I enjoyed Dev’s first three books and was looking forward to this one. It features two minor (but important) characters from A Change of Heart, so I was excited to see their story.
Kimi was confined to a sterile room for most of her childhood. As a result, she doesn’t really have friends—except for the boy who clean bird crap off the side of the house. Rahul lost his father at fourteen and became the man of the house. Kimi’s father is a wealthy ex-Bollywood star and because Rahul’s father died protecting him, he tries to help Rahul’s family out. But Rahul is stubborn and doesn’t like the handouts, so he does work around Kimi’s house (”The Mansion,” as he calls it).
Their friendship develops over time and although Kimi is clearly in love with him, he’s holding back for some reason. She doesn’t know why and it frustrates her. When the book opens, Kimi has recently had a heart transplant—and professed her love for Rahul and been shot down. But for some reason, a particularly vile gangster who ran a black market of organs from people he had killed has it out for her. As Rahul is a police officer, he ends up protecting her and they get out of Dodge. There’s more to it than escape, but I won’t give that away. Still, it forces them to be together even though Kimi told him to stay away after he rejected her.

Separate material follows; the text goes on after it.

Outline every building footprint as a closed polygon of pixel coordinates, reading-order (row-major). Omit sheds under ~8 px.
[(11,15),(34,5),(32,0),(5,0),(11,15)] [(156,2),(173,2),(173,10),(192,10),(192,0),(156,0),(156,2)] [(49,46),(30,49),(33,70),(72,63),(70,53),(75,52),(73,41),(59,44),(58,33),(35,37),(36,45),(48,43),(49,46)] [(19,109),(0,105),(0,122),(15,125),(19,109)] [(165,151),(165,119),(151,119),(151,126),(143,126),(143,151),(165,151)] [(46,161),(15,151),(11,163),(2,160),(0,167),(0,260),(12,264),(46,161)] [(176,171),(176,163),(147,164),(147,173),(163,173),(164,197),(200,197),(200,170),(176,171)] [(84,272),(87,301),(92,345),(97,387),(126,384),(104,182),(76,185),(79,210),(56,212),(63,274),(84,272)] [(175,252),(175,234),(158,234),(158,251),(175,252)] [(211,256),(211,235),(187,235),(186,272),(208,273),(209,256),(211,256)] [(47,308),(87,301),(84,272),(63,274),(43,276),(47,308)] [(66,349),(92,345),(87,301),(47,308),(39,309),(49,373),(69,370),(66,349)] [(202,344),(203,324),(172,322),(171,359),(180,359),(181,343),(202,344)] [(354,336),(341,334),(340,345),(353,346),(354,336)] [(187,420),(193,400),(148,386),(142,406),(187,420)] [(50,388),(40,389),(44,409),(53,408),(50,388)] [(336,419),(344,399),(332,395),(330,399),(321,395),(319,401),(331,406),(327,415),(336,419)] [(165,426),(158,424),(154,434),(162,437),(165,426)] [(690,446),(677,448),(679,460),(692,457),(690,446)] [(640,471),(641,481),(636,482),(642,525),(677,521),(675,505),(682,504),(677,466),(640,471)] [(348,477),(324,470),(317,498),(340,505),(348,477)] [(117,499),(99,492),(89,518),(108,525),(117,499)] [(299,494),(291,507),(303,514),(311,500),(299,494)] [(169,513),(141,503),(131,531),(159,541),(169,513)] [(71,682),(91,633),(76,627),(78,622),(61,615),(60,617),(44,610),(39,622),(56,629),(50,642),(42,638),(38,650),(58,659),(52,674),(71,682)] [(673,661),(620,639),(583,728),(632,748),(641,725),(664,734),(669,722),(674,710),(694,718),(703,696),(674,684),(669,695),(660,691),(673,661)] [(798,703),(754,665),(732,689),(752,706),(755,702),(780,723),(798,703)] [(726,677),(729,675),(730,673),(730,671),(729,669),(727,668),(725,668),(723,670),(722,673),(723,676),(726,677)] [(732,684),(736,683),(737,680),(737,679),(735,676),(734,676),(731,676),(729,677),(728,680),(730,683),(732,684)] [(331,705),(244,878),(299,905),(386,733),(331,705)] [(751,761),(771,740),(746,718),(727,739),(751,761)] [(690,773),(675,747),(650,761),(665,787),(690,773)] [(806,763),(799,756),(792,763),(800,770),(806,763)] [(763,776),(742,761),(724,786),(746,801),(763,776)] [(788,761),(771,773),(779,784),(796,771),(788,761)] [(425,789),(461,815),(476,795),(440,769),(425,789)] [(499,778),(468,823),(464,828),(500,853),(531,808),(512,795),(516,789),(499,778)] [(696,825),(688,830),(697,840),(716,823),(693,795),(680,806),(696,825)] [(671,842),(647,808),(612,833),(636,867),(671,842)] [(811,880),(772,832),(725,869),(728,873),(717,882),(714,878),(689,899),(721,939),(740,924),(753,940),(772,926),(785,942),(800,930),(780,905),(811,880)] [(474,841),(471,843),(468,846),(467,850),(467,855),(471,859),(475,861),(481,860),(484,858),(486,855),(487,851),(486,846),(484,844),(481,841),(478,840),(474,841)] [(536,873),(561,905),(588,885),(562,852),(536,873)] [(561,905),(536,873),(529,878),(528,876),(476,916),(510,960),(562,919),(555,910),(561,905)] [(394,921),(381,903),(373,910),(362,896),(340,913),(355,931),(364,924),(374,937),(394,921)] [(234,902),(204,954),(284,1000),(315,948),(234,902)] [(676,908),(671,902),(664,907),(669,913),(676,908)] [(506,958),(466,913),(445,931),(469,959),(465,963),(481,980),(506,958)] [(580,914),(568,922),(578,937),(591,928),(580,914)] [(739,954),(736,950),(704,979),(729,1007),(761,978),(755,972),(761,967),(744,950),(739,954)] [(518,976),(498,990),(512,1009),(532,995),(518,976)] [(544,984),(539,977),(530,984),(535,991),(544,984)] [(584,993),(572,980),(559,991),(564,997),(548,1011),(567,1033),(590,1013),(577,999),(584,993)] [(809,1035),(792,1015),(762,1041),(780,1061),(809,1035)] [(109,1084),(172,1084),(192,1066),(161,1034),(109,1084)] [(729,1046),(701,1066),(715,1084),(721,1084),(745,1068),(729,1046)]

This one is more or less a romantic suspense. But I’m not sure it’s all the way there, partially because of Dev’s chosen narrative style. It’s a little different from her others because it relies much more heavily on flashback in order to show the development of Kimi and Rahul’s early friendship. That may be the reason that the book was slow to get going for me. I read her others fairly quickly, but I was only doing a chapter or two a night with this one until I got about a quarter in. But then it picked up.
Anyone who’s read the others, particularly A Change of Heart, will enjoy this one. You don’t have to have read her others, but I think you’d get more out of it if you have.